Marketing ROI Fallacy
The Marketing ROI Fallacy is the mistaken belief that maximizing ROI should be the primary goal of marketing. In reality, maximizing ROI inhibits growth because it forces you to spend only on the 'cheapest' conversions (low hanging fruit). The true goal is to maximize *Total Profit* (dollars in the bank), which often requires accepting a lower ROI on higher spend volume.
The Short Version
You can't pay rent with ROI percentages. You pay rent with profit dollars.
Prerequisites
The Tiny Profitable Business
You optimize for 10x ROAS. Your business shrinks to $10k/month revenue.
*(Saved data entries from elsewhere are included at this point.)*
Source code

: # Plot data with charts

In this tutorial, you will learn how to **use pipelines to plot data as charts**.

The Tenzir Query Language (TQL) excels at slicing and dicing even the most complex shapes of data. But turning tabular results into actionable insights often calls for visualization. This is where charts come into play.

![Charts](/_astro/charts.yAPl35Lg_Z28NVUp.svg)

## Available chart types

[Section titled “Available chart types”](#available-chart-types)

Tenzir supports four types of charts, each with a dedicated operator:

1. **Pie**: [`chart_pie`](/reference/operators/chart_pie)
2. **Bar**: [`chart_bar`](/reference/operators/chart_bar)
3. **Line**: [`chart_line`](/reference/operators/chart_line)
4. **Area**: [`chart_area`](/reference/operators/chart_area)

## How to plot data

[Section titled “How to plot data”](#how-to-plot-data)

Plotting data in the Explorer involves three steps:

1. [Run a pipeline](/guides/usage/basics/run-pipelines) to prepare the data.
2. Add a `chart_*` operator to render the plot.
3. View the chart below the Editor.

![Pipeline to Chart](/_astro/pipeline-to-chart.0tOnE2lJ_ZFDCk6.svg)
Your competitor accepts 3x ROAS and scales to $10M/month revenue. They capture the market while you capture a high score on a dashboard.
How it works
Calculate Total Contribution Margin at current spend
Model scenarios with lower efficiency but higher volume
Choose the scenario with the highest absolute dollar profit
Common Misconceptions
Killing a campaign because its ROAS dropped from 4.0 to 3.0 (even though it drove more profit)
Judging new channels by the efficiency of mature channels
Ignoring the Law of Diminishing Returns
Frequently Asked Questions
QShould I ignore ROI?
No. ROI must stay above your break-even hurdle rate. But maximizing it essentially means refusing to scale.